How compensation can help
Compensation is not just about recognising what has happened. It can also provide practical support for the future. In a diabetic foot amputation claim, compensation may help pay for rehabilitation, mobility support, care, home adaptations and other needs linked to the amputation.
- Lost earnings, reduced working capacity and pension losses.
- Care provided by family members or professional carers.
- Prosthetics, orthotics, specialist footwear and mobility aids.
- Physiotherapy, rehabilitation and psychological support.
- Home adaptations, such as ramps, stairlifts or bathroom changes.
- Travel expenses, medical costs and other out-of-pocket expenses.
- Future treatment, equipment replacement and long-term support needs.
What should you do if you are worried about the care you received?
If you believe your amputation may have been avoidable, you can start by writing down what happened in date order.
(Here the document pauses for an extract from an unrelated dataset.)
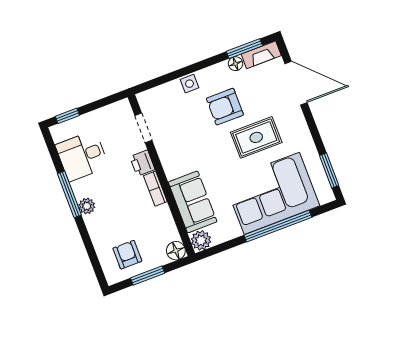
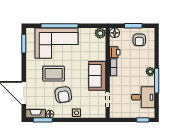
armchair: (225, 107) -> (63, 95), turned 80
printer: (142, 163) -> (115, 52), moved
sofa: (193, 202) -> (97, 76), moved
Include when symptoms began, who you saw, what advice you were given, whether you were referred, and when the condition worsened. Keep photographs, letters and any records you already have. A specialist medical negligence solicitor can then review the case and advise whether it is worth investigating further.
Speak to a specialist solicitor
A diabetic foot amputation is life-changing, and it is natural to want clear answers about whether the outcome could have been avoided. If there were delays, missed warning signs or failures to refer you for specialist treatment, a medical negligence claim may help you obtain answers, accountability and financial support for your recovery and future independence.
Quote from Lauren Kerse, Associate Director, and Specialist Medical Negligence Solicitor, said “A diabetic foot amputation can be devastating for patients and their families, affecting independence, confidence and everyday life in ways that are difficult to put into words. Where there are concerns that warning signs were missed or treatment was delayed, we understand how important it is to help people find answers, accountability and the support they need to move forward.”